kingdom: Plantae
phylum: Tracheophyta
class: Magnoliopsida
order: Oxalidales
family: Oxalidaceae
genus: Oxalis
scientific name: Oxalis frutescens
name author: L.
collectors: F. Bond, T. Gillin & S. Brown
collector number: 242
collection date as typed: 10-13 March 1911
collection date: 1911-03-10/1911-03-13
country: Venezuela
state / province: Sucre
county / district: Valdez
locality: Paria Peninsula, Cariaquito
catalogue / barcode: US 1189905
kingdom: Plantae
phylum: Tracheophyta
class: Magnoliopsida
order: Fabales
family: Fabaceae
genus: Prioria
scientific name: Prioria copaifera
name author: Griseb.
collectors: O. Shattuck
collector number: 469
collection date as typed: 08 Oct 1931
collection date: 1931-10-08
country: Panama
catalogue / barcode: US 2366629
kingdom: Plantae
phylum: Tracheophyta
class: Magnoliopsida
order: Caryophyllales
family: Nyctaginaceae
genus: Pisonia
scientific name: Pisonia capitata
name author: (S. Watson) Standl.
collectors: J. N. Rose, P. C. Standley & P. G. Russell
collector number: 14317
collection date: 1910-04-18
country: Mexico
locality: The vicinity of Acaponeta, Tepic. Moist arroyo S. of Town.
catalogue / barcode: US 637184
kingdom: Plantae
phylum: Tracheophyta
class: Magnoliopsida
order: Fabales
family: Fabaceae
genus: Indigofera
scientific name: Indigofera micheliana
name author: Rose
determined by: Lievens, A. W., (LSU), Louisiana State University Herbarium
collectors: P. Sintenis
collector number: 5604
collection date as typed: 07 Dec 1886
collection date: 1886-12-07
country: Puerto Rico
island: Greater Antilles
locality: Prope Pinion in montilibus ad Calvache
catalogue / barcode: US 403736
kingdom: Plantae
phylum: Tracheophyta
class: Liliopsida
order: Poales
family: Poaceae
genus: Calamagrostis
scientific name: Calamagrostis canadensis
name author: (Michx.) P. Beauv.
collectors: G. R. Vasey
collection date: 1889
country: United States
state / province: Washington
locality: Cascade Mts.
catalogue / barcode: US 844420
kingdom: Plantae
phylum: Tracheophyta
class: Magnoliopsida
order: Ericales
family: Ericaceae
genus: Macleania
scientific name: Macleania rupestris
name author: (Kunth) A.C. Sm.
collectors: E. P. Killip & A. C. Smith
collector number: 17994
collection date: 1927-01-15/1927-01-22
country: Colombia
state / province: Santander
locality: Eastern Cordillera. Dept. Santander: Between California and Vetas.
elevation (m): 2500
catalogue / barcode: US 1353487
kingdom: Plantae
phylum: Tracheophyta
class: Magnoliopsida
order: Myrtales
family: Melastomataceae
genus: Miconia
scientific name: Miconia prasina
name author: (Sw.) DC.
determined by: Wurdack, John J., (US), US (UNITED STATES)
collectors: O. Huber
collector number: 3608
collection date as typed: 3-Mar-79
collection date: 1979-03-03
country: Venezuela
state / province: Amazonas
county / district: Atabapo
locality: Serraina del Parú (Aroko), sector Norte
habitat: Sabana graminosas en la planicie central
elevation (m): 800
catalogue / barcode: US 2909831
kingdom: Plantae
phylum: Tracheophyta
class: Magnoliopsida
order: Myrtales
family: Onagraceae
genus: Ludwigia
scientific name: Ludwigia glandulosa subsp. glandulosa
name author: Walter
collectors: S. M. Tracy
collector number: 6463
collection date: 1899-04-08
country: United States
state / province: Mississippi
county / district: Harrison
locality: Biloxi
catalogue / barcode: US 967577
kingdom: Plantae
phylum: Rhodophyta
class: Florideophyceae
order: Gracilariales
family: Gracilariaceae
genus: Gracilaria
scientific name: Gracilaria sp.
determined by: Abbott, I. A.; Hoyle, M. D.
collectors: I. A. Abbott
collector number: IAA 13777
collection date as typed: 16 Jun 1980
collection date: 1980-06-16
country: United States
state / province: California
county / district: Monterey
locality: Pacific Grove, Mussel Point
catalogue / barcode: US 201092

### Your goal
Could you rewrite every line of the rows above as a Markdown table with two columns, Number and Line, numbering the lines in order and skipping any blank ones?

### Problem solution
| Number | Line |
|---|---|
| 1 | kingdom: Plantae |
| 2 | phylum: Tracheophyta |
| 3 | class: Magnoliopsida |
| 4 | order: Oxalidales |
| 5 | family: Oxalidaceae |
| 6 | genus: Oxalis |
| 7 | scientific name: Oxalis frutescens |
| 8 | name author: L. |
| 9 | collectors: F. Bond, T. Gillin & S. Brown |
| 10 | collector number: 242 |
| 11 | collection date as typed: 10-13 March 1911 |
| 12 | collection date: 1911-03-10/1911-03-13 |
| 13 | country: Venezuela |
| 14 | state / province: Sucre |
| 15 | county / district: Valdez |
| 16 | locality: Paria Peninsula, Cariaquito |
| 17 | catalogue / barcode: US 1189905 |
| 18 | kingdom: Plantae |
| 19 | phylum: Tracheophyta |
| 20 | class: Magnoliopsida |
| 21 | order: Fabales |
| 22 | family: Fabaceae |
| 23 | genus: Prioria |
| 24 | scientific name: Prioria copaifera |
| 25 | name author: Griseb. |
| 26 | collectors: O. Shattuck |
| 27 | collector number: 469 |
| 28 | collection date as typed: 08 Oct 1931 |
| 29 | collection date: 1931-10-08 |
| 30 | country: Panama |
| 31 | catalogue / barcode: US 2366629 |
| 32 | kingdom: Plantae |
| 33 | phylum: Tracheophyta |
| 34 | class: Magnoliopsida |
| 35 | order: Caryophyllales |
| 36 | family: Nyctaginaceae |
| 37 | genus: Pisonia |
| 38 | scientific name: Pisonia capitata |
| 39 | name author: (S. Watson) Standl. |
| 40 | collectors: J. N. Rose, P. C. Standley & P. G. Russell |
| 41 | collector number: 14317 |
| 42 | collection date: 1910-04-18 |
| 43 | country: Mexico |
| 44 | locality: The vicinity of Acaponeta, Tepic. Moist arroyo S. of Town. |
| 45 | catalogue / barcode: US 637184 |
| 46 | kingdom: Plantae |
| 47 | phylum: Tracheophyta |
| 48 | class: Magnoliopsida |
| 49 | order: Fabales |
| 50 | family: Fabaceae |
| 51 | genus: Indigofera |
| 52 | scientific name: Indigofera micheliana |
| 53 | name author: Rose |
| 54 | determined by: Lievens, A. W., (LSU), Louisiana State University Herbarium |
| 55 | collectors: P. Sintenis |
| 56 | collector number: 5604 |
| 57 | collection date as typed: 07 Dec 1886 |
| 58 | collection date: 1886-12-07 |
| 59 | country: Puerto Rico |
| 60 | island: Greater Antilles |
| 61 | locality: Prope Pinion in montilibus ad Calvache |
| 62 | catalogue / barcode: US 403736 |
| 63 | kingdom: Plantae |
| 64 | phylum: Tracheophyta |
| 65 | class: Liliopsida |
| 66 | order: Poales |
| 67 | family: Poaceae |
| 68 | genus: Calamagrostis |
| 69 | scientific name: Calamagrostis canadensis |
| 70 | name author: (Michx.) P. Beauv. |
| 71 | collectors: G. R. Vasey |
| 72 | collection date: 1889 |
| 73 | country: United States |
| 74 | state / province: Washington |
| 75 | locality: Cascade Mts. |
| 76 | catalogue / barcode: US 844420 |
| 77 | kingdom: Plantae |
| 78 | phylum: Tracheophyta |
| 79 | class: Magnoliopsida |
| 80 | order: Ericales |
| 81 | family: Ericaceae |
| 82 | genus: Macleania |
| 83 | scientific name: Macleania rupestris |
| 84 | name author: (Kunth) A.C. Sm. |
| 85 | collectors: E. P. Killip & A. C. Smith |
| 86 | collector number: 17994 |
| 87 | collection date: 1927-01-15/1927-01-22 |
| 88 | country: Colombia |
| 89 | state / province: Santander |
| 90 | locality: Eastern Cordillera. Dept. Santander: Between California and Vetas. |
| 91 | elevation (m): 2500 |
| 92 | catalogue / barcode: US 1353487 |
| 93 | kingdom: Plantae |
| 94 | phylum: Tracheophyta |
| 95 | class: Magnoliopsida |
| 96 | order: Myrtales |
| 97 | family: Melastomataceae |
| 98 | genus: Miconia |
| 99 | scientific name: Miconia prasina |
| 100 | name author: (Sw.) DC. |
| 101 | determined by: Wurdack, John J., (US), US (UNITED STATES) |
| 102 | collectors: O. Huber |
| 103 | collector number: 3608 |
| 104 | collection date as typed: 3-Mar-79 |
| 105 | collection date: 1979-03-03 |
| 106 | country: Venezuela |
| 107 | state / province: Amazonas |
| 108 | county / district: Atabapo |
| 109 | locality: Serraina del Parú (Aroko), sector Norte |
| 110 | habitat: Sabana graminosas en la planicie central |
| 111 | elevation (m): 800 |
| 112 | catalogue / barcode: US 2909831 |
| 113 | kingdom: Plantae |
| 114 | phylum: Tracheophyta |
| 115 | class: Magnoliopsida |
| 116 | order: Myrtales |
| 117 | family: Onagraceae |
| 118 | genus: Ludwigia |
| 119 | scientific name: Ludwigia glandulosa subsp. glandulosa |
| 120 | name author: Walter |
| 121 | collectors: S. M. Tracy |
| 122 | collector number: 6463 |
| 123 | collection date: 1899-04-08 |
| 124 | country: United States |
| 125 | state / province: Mississippi |
| 126 | county / district: Harrison |
| 127 | locality: Biloxi |
| 128 | catalogue / barcode: US 967577 |
| 129 | kingdom: Plantae |
| 130 | phylum: Rhodophyta |
| 131 | class: Florideophyceae |
| 132 | order: Gracilariales |
| 133 | family: Gracilariaceae |
| 134 | genus: Gracilaria |
| 135 | scientific name: Gracilaria sp. |
| 136 | determined by: Abbott, I. A.; Hoyle, M. D. |
| 137 | collectors: I. A. Abbott |
| 138 | collector number: IAA 13777 |
| 139 | collection date as typed: 16 Jun 1980 |
| 140 | collection date: 1980-06-16 |
| 141 | country: United States |
| 142 | state / province: California |
| 143 | county / district: Monterey |
| 144 | locality: Pacific Grove, Mussel Point |
| 145 | catalogue / barcode: US 201092 |